Ik was al een half uur aan het lopen toen ik bij een open veld kwam. Het lag aan de weg die door Sonsbeekpark voert en werd aan het einde begrensd door een stuk bos met hoge sparren. Het was een veld zonder nut. Er stond geen hek voor, er graasden geen koeien en het was geen hondenuitlaatplek. Ik wilde er dwars doorheen, maar leek het lopen zonder richtlijnen en wegwijzers zo ontwend dat ik me erop betrapte dat ik me afvroeg of dit wel mocht. Het gras was nat en stond hoog. Reeds na enkele aarzelende stappen drong het water door het poreuze, slecht onderhouden leer van mijn oude bergschoenen. Midden op de vlakte stonden twee ganzen. Angstig hielden ze hun ogen op me gericht. Ik probeerde ze gerust te stellen door mijn blik op een punt in de verte te vestigen. Het hielp niet. De ganzen waren wild en zonder vaste verblijfplaats. Wat hen betreft waren er vermoedelijk maar twee soorten mensen: hongerige of mensen in het bezit van een jachtvergunning.
Net voor de bomen, in het uiterste hoekje van het grasveld, lagen een paar moestuinen. De lucht was grijs, het was koud, het miezerde. Uit een schoorsteenpijpje van PVC dat boven een van de tuinen uitstak, kringelde rook. Ik had het al gezien voor ik het veld doorkruiste. Toen ik dichterbij kwam zag ik een klein, verwaarloosd lapje grond met een hutje van planken ernaast. Een man met een grijze baard en kromgetrokken rug scharrelde er wat rond. Ik groette niet, en hij keek niet op. Achter de tuinen lag een ogenschijnlijk diep en donker woud, waarvan ik al wist dat zich aan de zijkant ervan, drie dennenbomen verderop, een woonwijk bevond. Ik betrad het en daalde bij de laatste spar weer af, stak de straat over en passeerde een voormalige boerderij die zijn agrarische functie had verloren, en nu in de zomermaanden een lawaaierige brasserie was. Klimmend ging ik in de richting van de Ronde Weide. Daar waar in de zomer wel eens muzikanten optraden, trapte nu een man van middelbare leeftijd met een blauwe pomponmuts op ontspannen een bal tegen een blinde muur. In de verte blaften twee honden.
Toen het bos me eindelijk weer opslokte, was er achter me plotseling gekraak en klonken stemmen.
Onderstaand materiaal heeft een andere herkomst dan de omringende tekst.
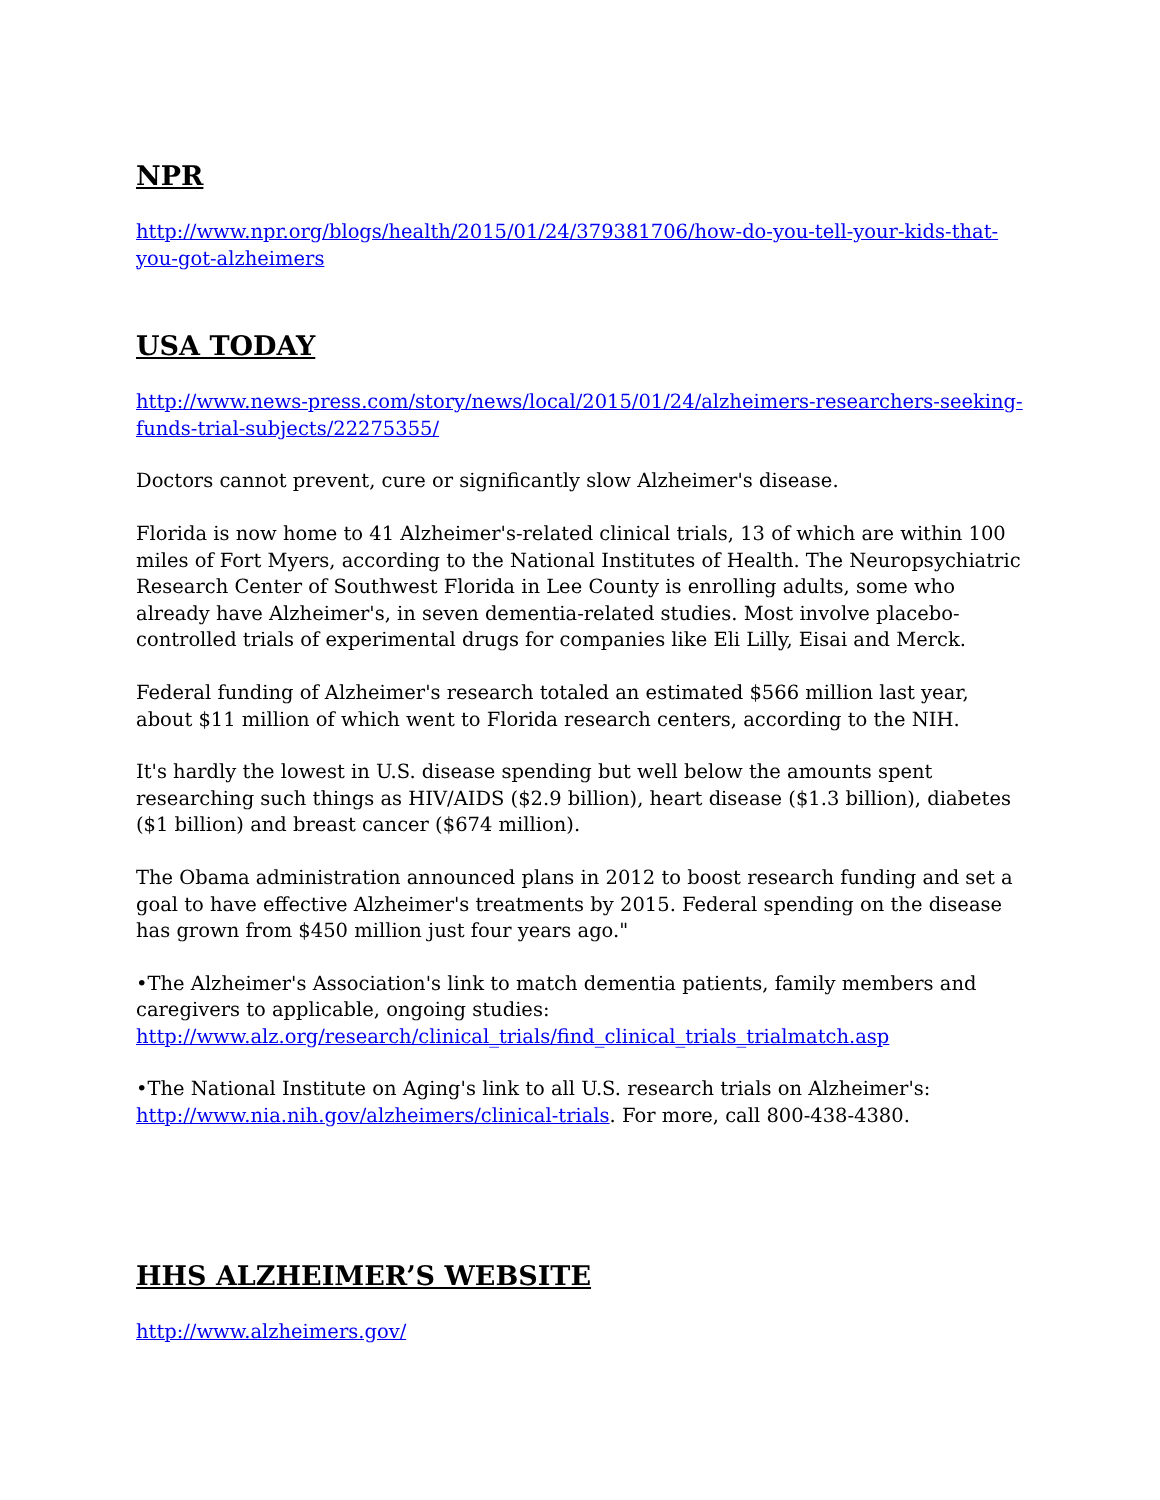NPR
http://www.npr.org/blogs/health/2015/01/24/379381706/how-do-you-tell-your-kids-that-you-got-alzheimers
USA TODAY
http://www.news-press.com/story/news/local/2015/01/24/alzheimers-researchers-seeking-funds-trial-subjects/22275355/
Doctors cannot prevent, cure or significantly slow Alzheimer's disease.
Florida is now home to 41 Alzheimer's-related clinical trials, 13 of which are within 100 miles of Fort Myers, according to the National Institutes of Health. The Neuropsychiatric Research Center of Southwest Florida in Lee County is enrolling adults, some who already have Alzheimer's, in seven dementia-related studies. Most involve placebo-controlled trials of experimental drugs for companies like Eli Lilly, Eisai and Merck.
Federal funding of Alzheimer's research totaled an estimated $566 million last year, about $11 million of which went to Florida research centers, according to the NIH.
It's hardly the lowest in U.S. disease spending but well below the amounts spent researching such things as HIV/AIDS ($2.9 billion), heart disease ($1.3 billion), diabetes ($1 billion) and breast cancer ($674 million).
The Obama administration announced plans in 2012 to boost research funding and set a goal to have effective Alzheimer's treatments by 2015. Federal spending on the disease has grown from $450 million just four years ago."
•The Alzheimer's Association's link to match dementia patients, family members and caregivers to applicable, ongoing studies: http://www.alz.org/research/clinical_trials/find_clinical_trials_trialmatch.asp
•The National Institute on Aging's link to all U.S. research trials on Alzheimer's: http://www.nia.nih.gov/alzheimers/clinical-trials. For more, call 800-438-4380.
HHS ALZHEIMER’S WEBSITE
http://www.alzheimers.gov/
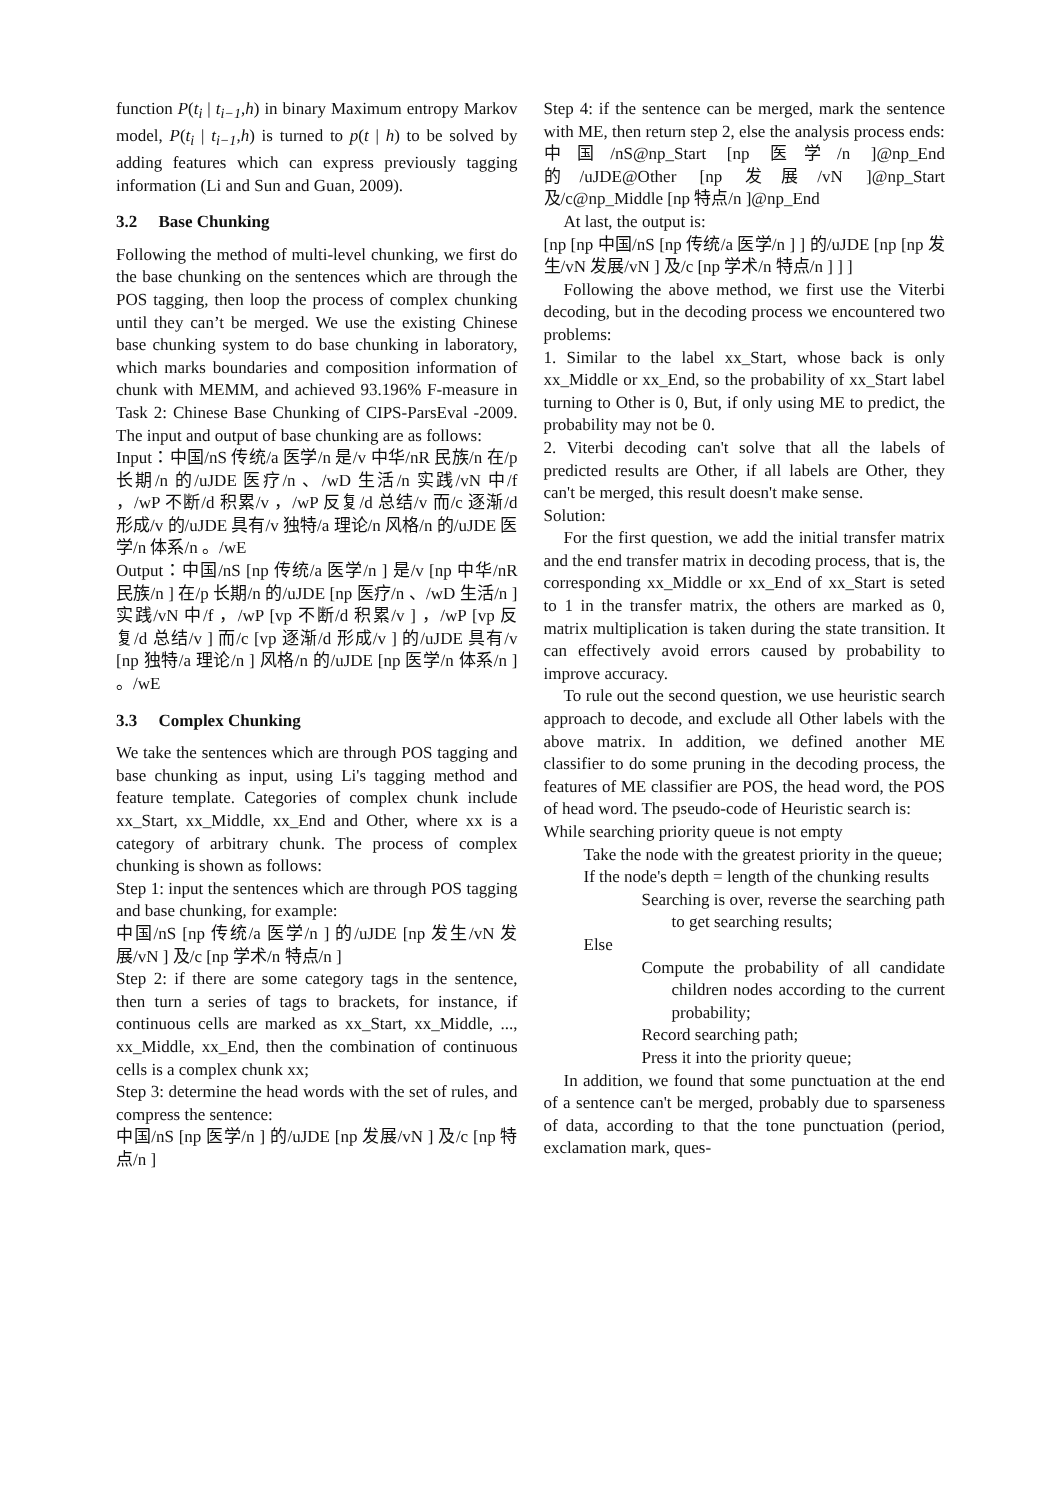function P(t<sub>i</sub> | t<sub>i−1</sub>,h) in binary Maximum entropy Markov model, P(t<sub>i</sub> | t<sub>i−1</sub>,h) is turned to p(t | h) to be solved by adding features which can express previously tagging information (Li and Sun and Guan, 2009).
3.2 Base Chunking
Following the method of multi-level chunking, we first do the base chunking on the sentences which are through the POS tagging, then loop the process of complex chunking until they can’t be merged. We use the existing Chinese base chunking system to do base chunking in laboratory, which marks boundaries and composition information of chunk with MEMM, and achieved 93.196% F-measure in Task 2: Chinese Base Chunking of CIPS-ParsEval -2009. The input and output of base chunking are as follows:
Input：中国/nS 传统/a 医学/n 是/v 中华/nR 民族/n 在/p 长期/n 的/uJDE 医疗/n 、/wD 生活/n 实践/vN 中/f ，/wP 不断/d 积累/v ，/wP 反复/d 总结/v 而/c 逐渐/d 形成/v 的/uJDE 具有/v 独特/a 理论/n 风格/n 的/uJDE 医学/n 体系/n 。/wE
Output：中国/nS [np 传统/a 医学/n ] 是/v [np 中华/nR 民族/n ] 在/p 长期/n 的/uJDE [np 医疗/n 、/wD 生活/n ] 实践/vN 中/f ，/wP [vp 不断/d 积累/v ] ，/wP [vp 反复/d 总结/v ] 而/c [vp 逐渐/d 形成/v ] 的/uJDE 具有/v [np 独特/a 理论/n ] 风格/n 的/uJDE [np 医学/n 体系/n ] 。/wE
3.3 Complex Chunking
We take the sentences which are through POS tagging and base chunking as input, using Li's tagging method and feature template. Categories of complex chunk include xx_Start, xx_Middle, xx_End and Other, where xx is a category of arbitrary chunk. The process of complex chunking is shown as follows:
Step 1: input the sentences which are through POS tagging and base chunking, for example:
中国/nS [np 传统/a 医学/n ] 的/uJDE [np 发生/vN 发展/vN ] 及/c [np 学术/n 特点/n ]
Step 2: if there are some category tags in the sentence, then turn a series of tags to brackets, for instance, if continuous cells are marked as xx_Start, xx_Middle, ..., xx_Middle, xx_End, then the combination of continuous cells is a complex chunk xx;
Step 3: determine the head words with the set of rules, and compress the sentence:
中国/nS [np 医学/n ] 的/uJDE [np 发展/vN ] 及/c [np 特点/n ]
Step 4: if the sentence can be merged, mark the sentence with ME, then return step 2, else the analysis process ends:
中国/nS@np_Start [np 医学/n ]@np_End 的/uJDE@Other [np 发展/vN ]@np_Start 及/c@np_Middle [np 特点/n ]@np_End
At last, the output is:
[np [np 中国/nS [np 传统/a 医学/n ] ] 的/uJDE [np [np 发生/vN 发展/vN ] 及/c [np 学术/n 特点/n ] ] ]
Following the above method, we first use the Viterbi decoding, but in the decoding process we encountered two problems:
1. Similar to the label xx_Start, whose back is only xx_Middle or xx_End, so the probability of xx_Start label turning to Other is 0, But, if only using ME to predict, the probability may not be 0.
2. Viterbi decoding can't solve that all the labels of predicted results are Other, if all labels are Other, they can't be merged, this result doesn't make sense.
Solution:
For the first question, we add the initial transfer matrix and the end transfer matrix in decoding process, that is, the corresponding xx_Middle or xx_End of xx_Start is seted to 1 in the transfer matrix, the others are marked as 0, matrix multiplication is taken during the state transition. It can effectively avoid errors caused by probability to improve accuracy.
To rule out the second question, we use heuristic search approach to decode, and exclude all Other labels with the above matrix. In addition, we defined another ME classifier to do some pruning in the decoding process, the features of ME classifier are POS, the head word, the POS of head word. The pseudo-code of Heuristic search is:
While searching priority queue is not empty
Take the node with the greatest priority in the queue;
If the node's depth = length of the chunking results
Searching is over, reverse the searching path to get searching results;
Else
Compute the probability of all candidate children nodes according to the current probability;
Record searching path;
Press it into the priority queue;
In addition, we found that some punctuation at the end of a sentence can't be merged, probably due to sparseness of data, according to that the tone punctuation (period, exclamation mark, ques-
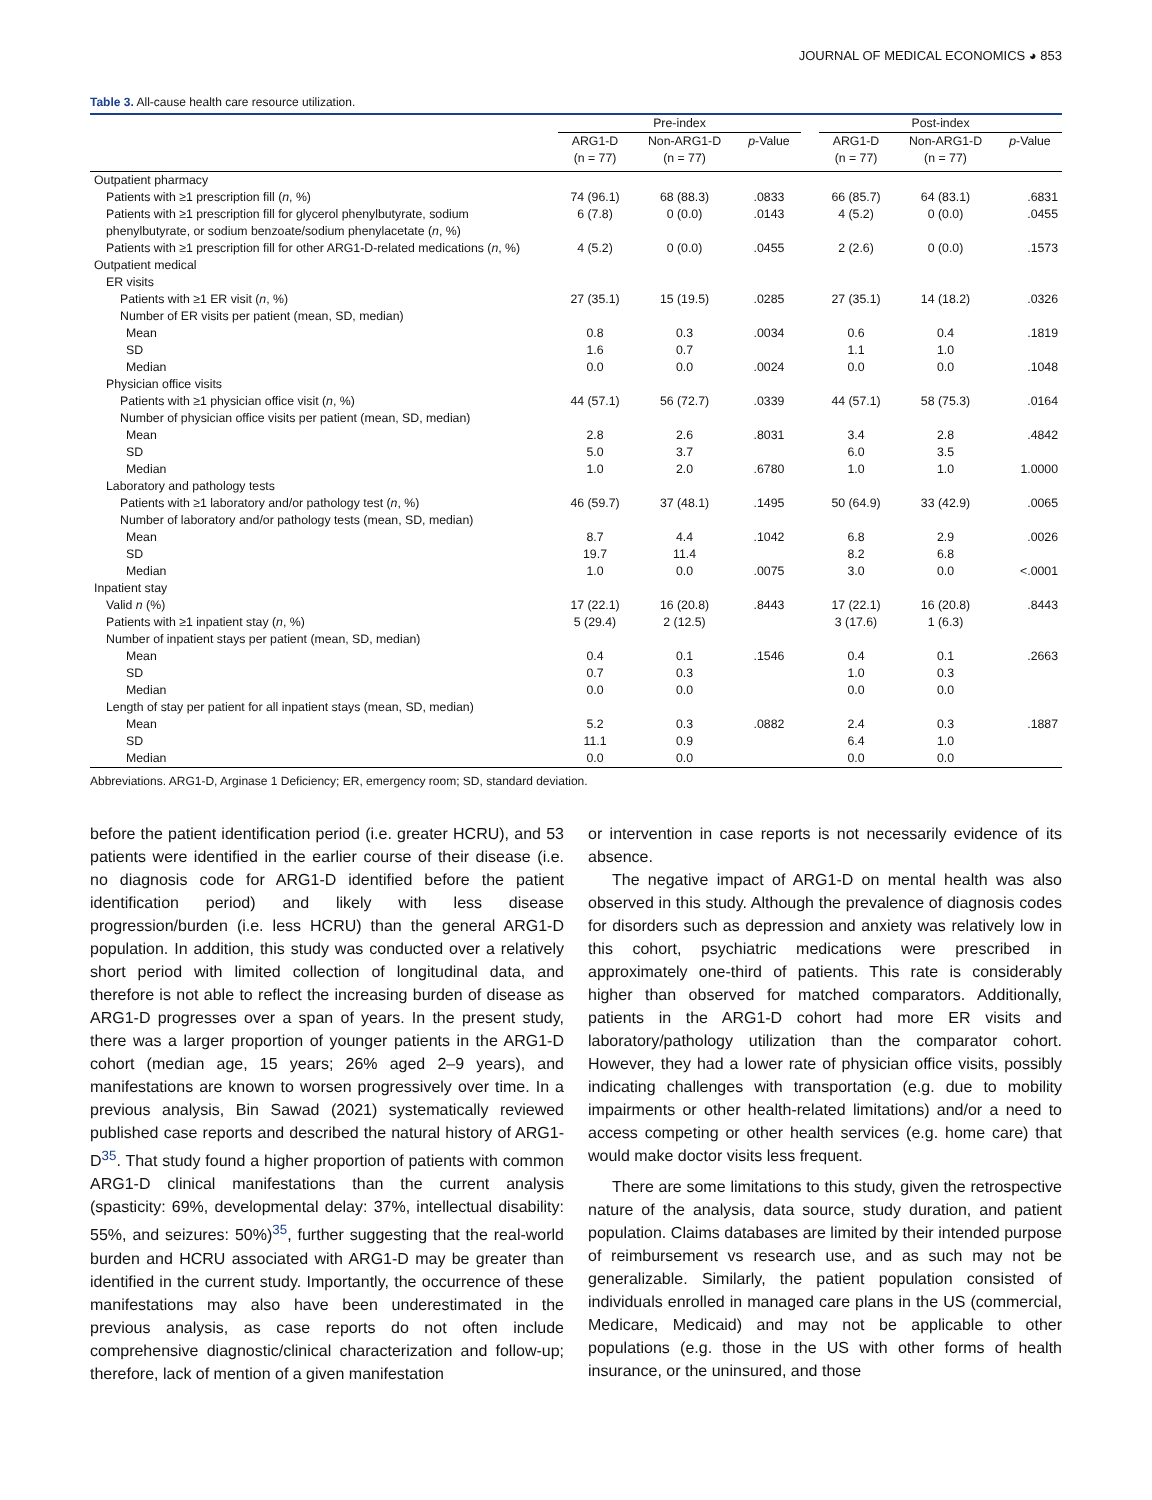JOURNAL OF MEDICAL ECONOMICS ◕ 853
Table 3. All-cause health care resource utilization.
| | Pre-index | | | | Post-index | | |
| --- | --- | --- | --- | --- | --- | --- | --- |
| | ARG1-D (n = 77) | Non-ARG1-D (n = 77) | p -Value | | ARG1-D (n = 77) | Non-ARG1-D (n = 77) | p -Value |
| Outpatient pharmacy | | | | | | | |
| Patients with ≥1 prescription fill ( n , %) | 74 (96.1) | 68 (88.3) | .0833 | | 66 (85.7) | 64 (83.1) | .6831 |
| Patients with ≥1 prescription fill for glycerol phenylbutyrate, sodium phenylbutyrate, or sodium benzoate/sodium phenylacetate ( n , %) | 6 (7.8) | 0 (0.0) | .0143 | | 4 (5.2) | 0 (0.0) | .0455 |
| Patients with ≥1 prescription fill for other ARG1-D-related medications ( n , %) | 4 (5.2) | 0 (0.0) | .0455 | | 2 (2.6) | 0 (0.0) | .1573 |
| Outpatient medical | | | | | | | |
| ER visits | | | | | | | |
| Patients with ≥1 ER visit ( n , %) | 27 (35.1) | 15 (19.5) | .0285 | | 27 (35.1) | 14 (18.2) | .0326 |
| Number of ER visits per patient (mean, SD, median) | | | | | | | |
| Mean | 0.8 | 0.3 | .0034 | | 0.6 | 0.4 | .1819 |
| SD | 1.6 | 0.7 | | | 1.1 | 1.0 | |
| Median | 0.0 | 0.0 | .0024 | | 0.0 | 0.0 | .1048 |
| Physician office visits | | | | | | | |
| Patients with ≥1 physician office visit ( n , %) | 44 (57.1) | 56 (72.7) | .0339 | | 44 (57.1) | 58 (75.3) | .0164 |
| Number of physician office visits per patient (mean, SD, median) | | | | | | | |
| Mean | 2.8 | 2.6 | .8031 | | 3.4 | 2.8 | .4842 |
| SD | 5.0 | 3.7 | | | 6.0 | 3.5 | |
| Median | 1.0 | 2.0 | .6780 | | 1.0 | 1.0 | 1.0000 |
| Laboratory and pathology tests | | | | | | | |
| Patients with ≥1 laboratory and/or pathology test ( n , %) | 46 (59.7) | 37 (48.1) | .1495 | | 50 (64.9) | 33 (42.9) | .0065 |
| Number of laboratory and/or pathology tests (mean, SD, median) | | | | | | | |
| Mean | 8.7 | 4.4 | .1042 | | 6.8 | 2.9 | .0026 |
| SD | 19.7 | 11.4 | | | 8.2 | 6.8 | |
| Median | 1.0 | 0.0 | .0075 | | 3.0 | 0.0 | <.0001 |
| Inpatient stay | | | | | | | |
| Valid n (%) | 17 (22.1) | 16 (20.8) | .8443 | | 17 (22.1) | 16 (20.8) | .8443 |
| Patients with ≥1 inpatient stay ( n , %) | 5 (29.4) | 2 (12.5) | | | 3 (17.6) | 1 (6.3) | |
| Number of inpatient stays per patient (mean, SD, median) | | | | | | | |
| Mean | 0.4 | 0.1 | .1546 | | 0.4 | 0.1 | .2663 |
| SD | 0.7 | 0.3 | | | 1.0 | 0.3 | |
| Median | 0.0 | 0.0 | | | 0.0 | 0.0 | |
| Length of stay per patient for all inpatient stays (mean, SD, median) | | | | | | | |
| Mean | 5.2 | 0.3 | .0882 | | 2.4 | 0.3 | .1887 |
| SD | 11.1 | 0.9 | | | 6.4 | 1.0 | |
| Median | 0.0 | 0.0 | | | 0.0 | 0.0 | |
Abbreviations. ARG1-D, Arginase 1 Deficiency; ER, emergency room; SD, standard deviation.
before the patient identification period (i.e. greater HCRU), and 53 patients were identified in the earlier course of their disease (i.e. no diagnosis code for ARG1-D identified before the patient identification period) and likely with less disease progression/burden (i.e. less HCRU) than the general ARG1-D population. In addition, this study was conducted over a relatively short period with limited collection of longitudinal data, and therefore is not able to reflect the increasing burden of disease as ARG1-D progresses over a span of years. In the present study, there was a larger proportion of younger patients in the ARG1-D cohort (median age, 15 years; 26% aged 2–9 years), and manifestations are known to worsen progressively over time. In a previous analysis, Bin Sawad (2021) systematically reviewed published case reports and described the natural history of ARG1-D<sup>35</sup>. That study found a higher proportion of patients with common ARG1-D clinical manifestations than the current analysis (spasticity: 69%, developmental delay: 37%, intellectual disability: 55%, and seizures: 50%)<sup>35</sup>, further suggesting that the real-world burden and HCRU associated with ARG1-D may be greater than identified in the current study. Importantly, the occurrence of these manifestations may also have been underestimated in the previous analysis, as case reports do not often include comprehensive diagnostic/clinical characterization and follow-up; therefore, lack of mention of a given manifestation
or intervention in case reports is not necessarily evidence of its absence.
The negative impact of ARG1-D on mental health was also observed in this study. Although the prevalence of diagnosis codes for disorders such as depression and anxiety was relatively low in this cohort, psychiatric medications were prescribed in approximately one-third of patients. This rate is considerably higher than observed for matched comparators. Additionally, patients in the ARG1-D cohort had more ER visits and laboratory/pathology utilization than the comparator cohort. However, they had a lower rate of physician office visits, possibly indicating challenges with transportation (e.g. due to mobility impairments or other health-related limitations) and/or a need to access competing or other health services (e.g. home care) that would make doctor visits less frequent.
There are some limitations to this study, given the retrospective nature of the analysis, data source, study duration, and patient population. Claims databases are limited by their intended purpose of reimbursement vs research use, and as such may not be generalizable. Similarly, the patient population consisted of individuals enrolled in managed care plans in the US (commercial, Medicare, Medicaid) and may not be applicable to other populations (e.g. those in the US with other forms of health insurance, or the uninsured, and those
Een horde wandelaars met rode en gele regenjassen zat me op de hielen. Luidkeels genoten ze van de stilte. Ik versnelde mijn pas. Mijn handen waren nog steeds koud. Het pad boog uiteindelijk af en de grote weg lag voor me. Twee vrachtwagens raasden over de kruising, modder spatte op. Terwijl ik wachtte tot het voetgangersstoplicht op groen zou springen, pakte ik de autosleutel uit mijn tas. Een vlucht ganzen vloog over. Ik had zin om thuis te zijn.